El experimento de la cárcel de Stanford

Es uno de los estudios psicológicos más famosos de la historia y se ha contado tantas veces que algunos ya lo consideran un mito. ¿En qué consistió? Un profesor universitario de psicología reclutó a un grupo de estudiantes y les pidió que imaginaran que estaban en una cárcel. Nombró a algunos guardias y a otros prisioneros.

En pocos días, los «carceleros» se tornaron tan sádicos y abusaron de tal forma de sus «presos» que el experimento tuvo que ser suspendido. Esto ocurrió en 1971, y no en cualquier lado: en una de las universidades más prestigiosas de Estados Unidos: Stanford, en California.

Experimento de sobrepoblación de Calhoun: La utopía de los ratones

Behavioral sink (traducido al español como drenaje conductual o hundimiento conductual) es un término acuñado por el etólogo John B. Calhoun para describir el colapso en el comportamiento que puede resultar de la sobrepoblación. El término y el concepto derivan de una serie de experimentos de sobrepoblación que Calhoun llevó a cabo en ratas de Noruega, entre 1958 y 1962.​

En los experimentos, Calhoun y sus investigadores crearon una serie de «utopías de ratas», también conocida como «La Buhardilla», cerrando espacios en los cuales a los animales se les dio acceso ilimitado a alimentos y agua, permitiendo el crecimiento ilimitado de la población. Calhoun acuñó el término «behavioral sink» (drenaje conductual) en su reporte del 1 de febrero de 1962, en un artículo titulado «Densidad de la población y patología social», en la revista Scientific American​ sobre el experimento de las ratas.​ Más adelante, él realizaría experimentos similares en ratones de laboratorio, de 1968 a 1972. El trabajo de Calhoun se usó como un modelo animal de un derrumbamiento social, y su estudio se ha convertido en parte fundamental de la sociología urbana y psicología en general.​


La «Balsa del sexo’, un experimento para encontrar la paz mundial

Seis mujeres y cinco hombres aislados en el Atlántico durante 101 días ¿Qué podía salir mal? Un 13 de mayo de 1973 el variopinto grupo de diferentes nacionalidades, religiones y contextos sociales -seleccionados “para crear tensiones en el grupo”- se embarcaron en uno de los experimentos antropológicos más extraños, a bordo de la balsa Acali.

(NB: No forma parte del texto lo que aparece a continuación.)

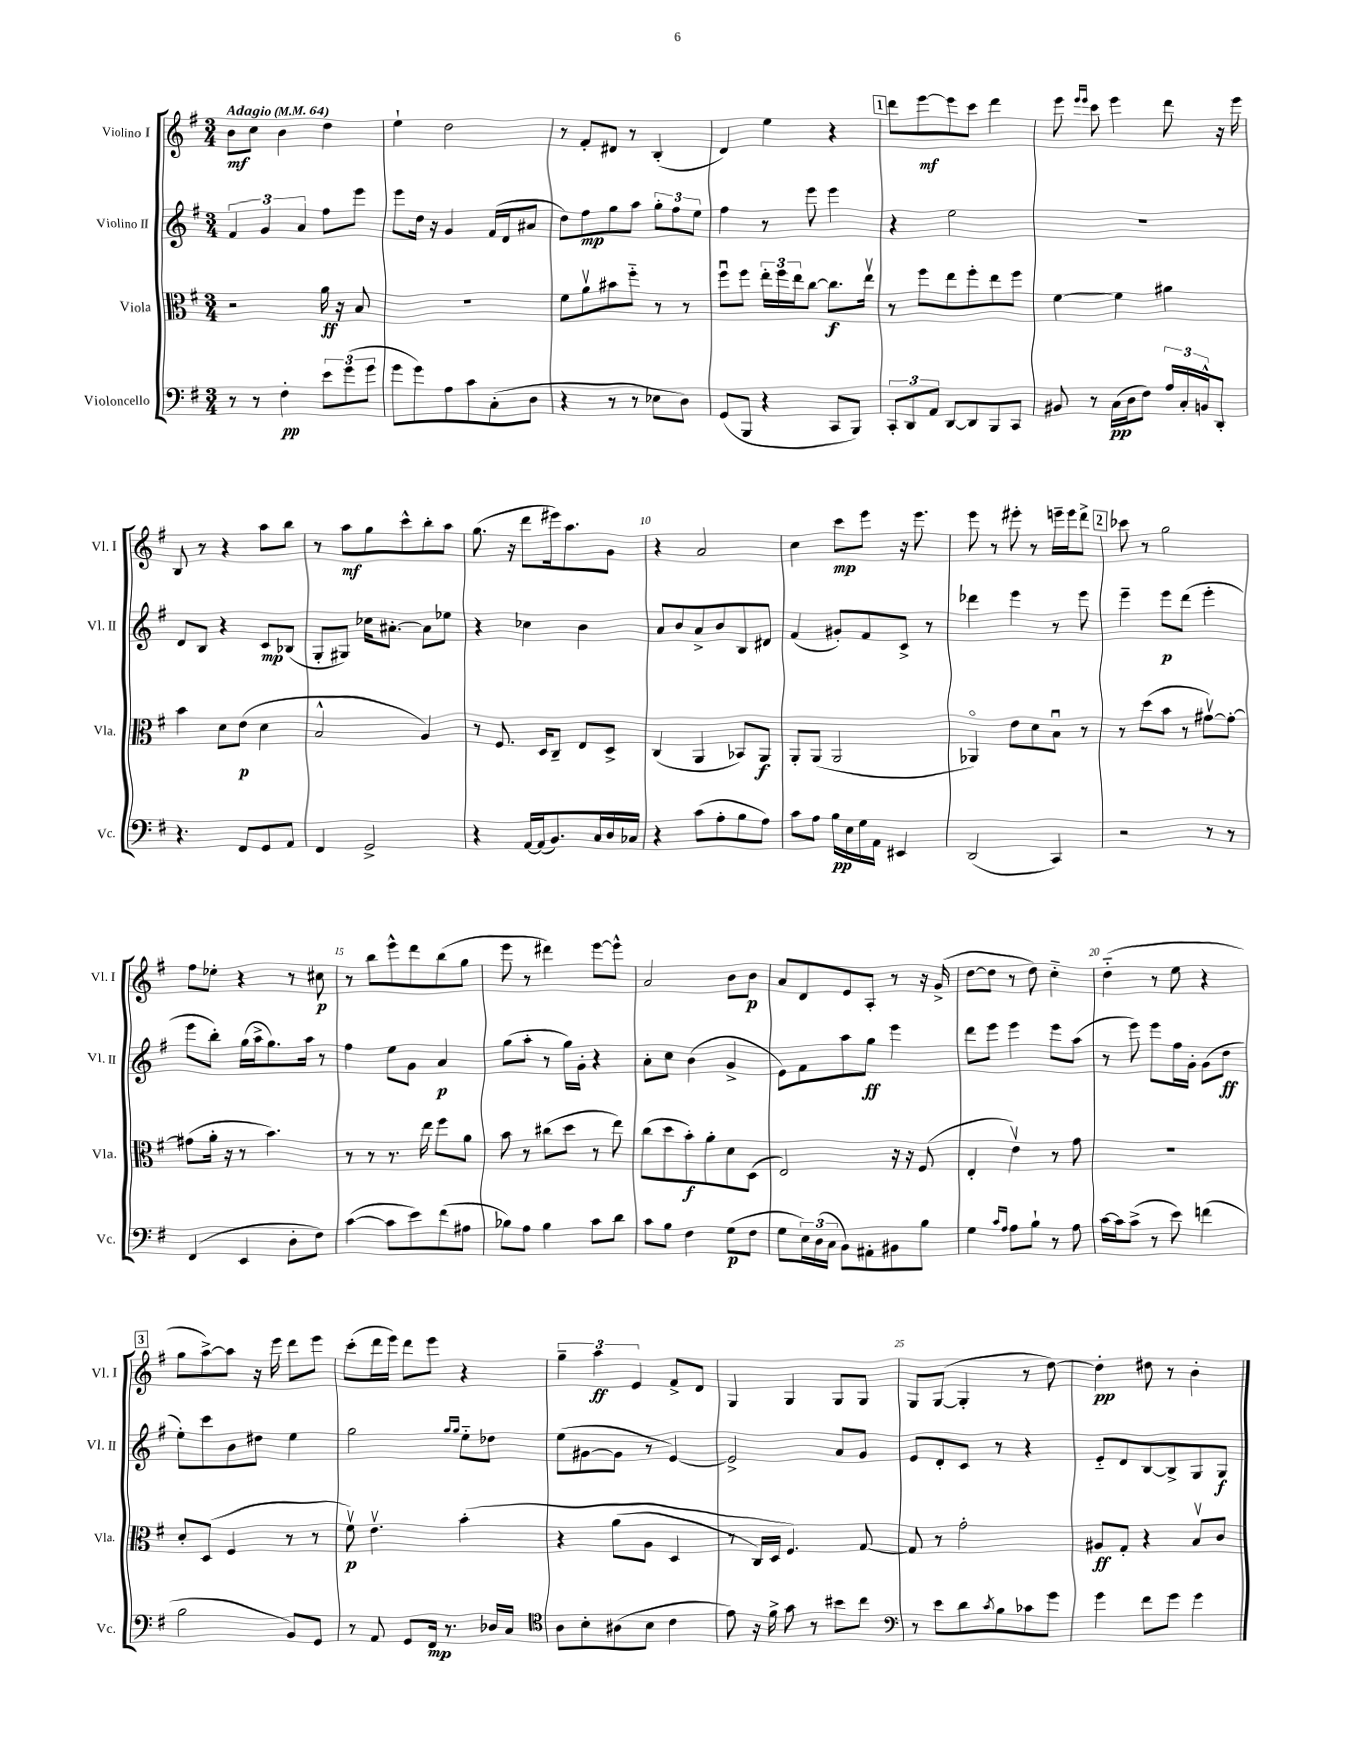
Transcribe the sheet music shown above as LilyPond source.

<<
\new StaffGroup <<
\new Staff = "s0" \with { instrumentName = "Violino I" shortInstrumentName = "Vl. I" } {
    \clef treble \key g \major \numericTimeSignature \time 3/4 \tempo "Adagio" 4 = 64
    b'8\mf c''8 b'4 d''4 |
    e''4-! d''2 |
    r8 fis'8-. dis'8 r8 b4-.( |
    d'4) e''4 r4 |
    \mark \markup { \box "1" } d'''8 e'''8~\mf e'''8 c'''8 d'''4 |
    e'''8 \grace { e'''16 e'''16 } c'''8 e'''4 d'''8 r16 e'''16 |
    b8 r8 r4 a''8 b''8 |
    r8 a''8\mf g''8 c'''8-^ b''8-. a''8 |
    g''8.( r16 d'''8 eis'''16) a''8. g'8 |
    r4 a'2 |
    c''4 c'''8\mp e'''8 r16 e'''8. |
    e'''8 r8 eis'''8-. r8 e'''16-- e'''16 d'''8-> |
    \mark \markup { \box "2" } ces'''8 r8 g''2 |
    fis''8 ees''8-. r4 r8 cis''8\p |
    r8 b''8 e'''8-^ d'''8 b''8( g''8 |
    e'''8 r8 dis'''4) e'''8~ e'''8-^ |
    a'2 b'8 b'8\p |
    a'8 d'8 e'8 a8-. r8 r16 g'16->( |
    d''8~ d''8 r8 d''8) c''4-_ |
    d''4-_( r8 e''8 r4 |
    \mark \markup { \box "3" } g''8 a''8~->) a''8 r16 e'''16 d'''8 e'''8 |
    c'''8-.( d'''16 e'''16) d'''8 e'''8 r4 |
    \tuplet 3/2 { g''4-- a''4\ff e'4 } fis'8-> d'8 |
    g4 g4 g8 g8 |
    g8 g8~( g4-. r8 d''8~) |
    d''4-.\pp dis''8 r8 b'4-. \bar "|." |
}
\new Staff = "s1" \with { instrumentName = "Violino II" shortInstrumentName = "Vl. II" } {
    \clef treble \key g \major \numericTimeSignature \time 3/4
    \tuplet 3/2 { fis'4 g'4 a'4 } fis''8 e'''8 |
    e'''8 d''16 r16 g'4 fis'16( d'16 ais'8 |
    d''8) fis''8\mp g''8 a''8 \tuplet 3/2 { g''8-. fis''8 e''8 } |
    fis''4 r8 e'''8 e'''4 |
    \mark \markup { \box "1" } r4 e''2 |
    R2. |
    d'8 b8 r4 c'8\mp bes8( |
    g8-. gis8) ces''16 ais'8.~-. ais'8 ees''8 |
    r4 ces''4 b'4 |
    a'8 b'8 a'8-> b'8 b8 dis'8 |
    fis'4( gis'8-.) fis'8 c'8-> r8 |
    des'''4 e'''4 r8 e'''8 |
    \mark \markup { \box "2" } e'''4-- e'''8\p d'''8( e'''4-. |
    e'''8 b''8-.) g''16( a''16-> g''8.) a''16 r8 |
    fis''4 e''8 g'8 a'4\p |
    g''8( a''8-. r8 g''16) g'16-. r4 |
    a'8-. c''8 b'4( g'4-> |
    e'8) fis'8 a''8 g''8\ff e'''4 |
    d'''8 e'''8 e'''4 e'''8 a''8( |
    r8 e'''8) e'''8 fis''16 g'16-. g'8( d''8\ff |
    \mark \markup { \box "3" } e''8-.) c'''8 b'8 dis''8 e''4 |
    g''2 \grace { g''16 g''16 } e''8-_ des''8 |
    e''8( gis'8~ gis'8 r8 e'4~) |
    e'2-> a'8 g'8 |
    e'8 d'8-. c'8 r8 r4 |
    e'8-_ d'8 b8~ b8-> g8 g8\f \bar "|." |
}
\new Staff = "s2" \with { instrumentName = "Viola" shortInstrumentName = "Vla." } {
    \clef alto \key g \major \numericTimeSignature \time 3/4
    r2 a'16\ff r16 b8 |
    R2. |
    fis'8 a'8\upbow bis'8 fis''8-_ r8 r8 |
    fis''8\downbow fis''8 \tuplet 3/2 { e''16-. fis''16 e''16 } c''8~ c''8.\f e''16\upbow |
    \mark \markup { \box "1" } r8 fis''8 e''8 fis''8-. e''8 fis''8 |
    fis'4~ fis'4 ais'4 |
    b'4 d'8 e'8\p( d'4 |
    b2-^ a4) |
    r8 fis8. d16 c8-- e8 d8-> |
    c4( a,4 bes,8) a,8\f |
    a,8-. a,8( a,2 |
    aes,4\flageolet) e'8 d'8 b8\downbow r8 |
    \mark \markup { \box "2" } r8 d''8( b'8 r8 gis'8~\upbow) gis'8~-. |
    gis'8( a'16-. r16 r8 b'4.) |
    r8 r8 r8. e''16 fis''8 a'8 |
    b'8 r8 cis''8( d''8 r8 e''8) |
    c''8( d''8 b'8-.\f) a'8-. d'8 d8( |
    e2) r16 r16 fis8( |
    e4-. e'4\upbow) r8 g'8 |
    R2. |
    \mark \markup { \box "3" } d'8-. d8( fis4 r8 r8 |
    fis'8\upbow\p) e'4.\upbow b'4-.\( |
    r4 a'8( a8 d4 |
    r8 c16) d16 fis4.\) g8~ |
    g8 r8 g'2-. |
    ais8\ff g8-. r4 b8\upbow c'8 \bar "|." |
}
\new Staff = "s3" \with { instrumentName = "Violoncello" shortInstrumentName = "Vc." } {
    \clef bass \key g \major \numericTimeSignature \time 3/4
    r8 r8 fis4-.\pp \tuplet 3/2 { e'8 g'8( g'8 } |
    g'8 g'8) a8 c'8 c8-.( d8 |
    r4 r8 r8 ees8 d8) |
    g,8( b,,8 r4 c,8 b,,8) |
    \mark \markup { \box "1" } \tuplet 3/2 { c,8-. d,8 a,8 } d,8~ d,8 b,,8 c,8 |
    bis,8 r8 c16\pp( d16 fis8) \tuplet 3/2 { a16 c16-. b,16-^ } d,8-. |
    r4. fis,8 g,8 a,8 |
    fis,4 g,2-> |
    r4 a,16~ a,16( b,8.) c16 d16 ces16 |
    r4 c'8( a8-. b8 a8) |
    c'8 a8 b16\pp e16 g16 a,16 eis,4 |
    d,2( c,4) |
    \mark \markup { \box "2" } r2 r8 r8 |
    fis,4( e,4 d8-. fis8) |
    c'4~( c'8 e'8) fis'8( ais8 |
    bes8) a8 bes4 c'8 d'8 |
    c'8 b8 fis4 g8\p( fis8 |
    g8 \tuplet 3/2 { e16) d16( c16 } b,8) ais,8-. bis,8 b8 |
    g4 \grace { c'16 a16 } a8 b8-! r8 a8 |
    c'16~ c'16 c'8->( r8 e'8) f'4( |
    \mark \markup { \box "3" } b2 b,8) g,8 |
    r8 a,8 g,8 fis,16\mp r8. des16 c16 |
    \clef tenor a8 b8-. ais8( b8 c'4 |
    e'8) r16 fis'16-> g'8 r8 bis'8 c''8 |
    \clef bass r8 e'8 d'8 \acciaccatura { c'8 } b8 ces'8 g'8 |
    g'4 fis'8 g'8 g'4 \bar "|." |
}
>>
>>
\layout { \context { \Score \override BarNumber.break-visibility = ##(#f #t #t) barNumberVisibility = #(every-nth-bar-number-visible 5) } }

La idea fue concebida por el antropólogo hispano-mexicano Santiago Genovés, quien también se hallaba a bordo de Acali. ¿Su objetivo? Conocer y estudiar los orígenes de la violencia humana y la dinámica de la atracción sexual. “Quería descubrir la forma de crear paz en la Tierra”, dijo el antropólogo a la capitana de la rudimentaria balsa construida por él mismo.

El mar fue el medio aislante ideal para Santiago Genovés. Así, aquel 13 de mayo la balsa Acali fue arrastrada a mar abierto desde Las Palmas, en las islas Canarias, para encaminarse hacia su destino final: la isla Cozumel, en México.

Una mujer sueca, una doctora judía, un fotógrafo japonés, un restaurador griego, un sacerdote de Angola, una mujer norteamericana blanca, una mujer afroamericana, una mujer árabe de Argelia, un uruguayo, una mujer francesa y el mismo Genovés emprendieron una extraña aventura en busca de desentrañar el porqué de la violencia desplegada por la humanidad.